Speaking at a company conference in Las Vegas on Monday, Lip-Bu Tan also said Donald Trump’s administration is prepared to help Intel as the federal government seeks to maintain US semiconductor leadership.
Tan, a longtime investor in the sector and former CEO of chip software company Cadence, was appointed to lead Intel earlier in March. His appointment followed a four-month search for a successor to Pat Gelsinger, who the board ousted in December.
Tan said his top priority would be “to recruit some of the best talent in the industry to come back or join Intel”, combined with a new culture of innovation that would see Intel act like a “day-one start-up”.
“Bureaucracy kills innovation,” he warned in his first public speech as CEO.
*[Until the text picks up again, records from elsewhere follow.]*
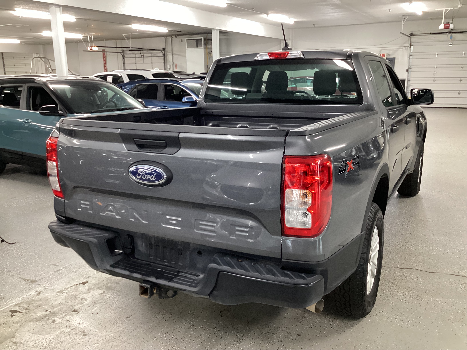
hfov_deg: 58.4
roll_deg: +0.8
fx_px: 418
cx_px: 234
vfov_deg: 45.4
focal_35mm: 31
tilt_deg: -15.8
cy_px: 175
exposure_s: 1/40
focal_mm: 3.3
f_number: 2.4
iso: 320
Intel has slashed some 15,000 employees since it announced cost-cutting measures in August as part of a plan to revive its fortunes. The group will also spin off some “non-core businesses”, Tan said, while reiterating the company’s commitment to remaining in the chip manufacturing business, which some investors have called on it to divest.
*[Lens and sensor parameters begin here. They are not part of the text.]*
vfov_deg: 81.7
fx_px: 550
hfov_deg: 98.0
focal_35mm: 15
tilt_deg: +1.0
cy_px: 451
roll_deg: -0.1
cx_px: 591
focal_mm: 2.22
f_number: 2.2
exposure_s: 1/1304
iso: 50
Tan said he was committed to building a “great foundry”, noting it would require him to foster relationships with “two or three very important customers”. Intel, he said, would “depend on them to help us”.
Tan did not name the customers, but the likes of Nvidia and Apple have yet to commit to Intel as a manufacturing partner.
The Trump administration has also explored options for helping Intel, and Tan said he would reach out to them for help.
“They are asking me: what can we help [with]? And definitely I will come to get their help to do what we need to do,” Tan said.
Gelsinger’s departure last year marked a deepening crisis at the group, as it struggles to compete with Taiwan Semiconductor Manufacturing Company in the manufacturing business, while lagging far behind rivals Nvidia and AMD in the artificial intelligence chip design space. Intel’s shares have dropped 49 per cent over the past year.
Tan said he was “not happy” with the company’s current position in the AI data centre chip space and that it would learn from “past mistakes”.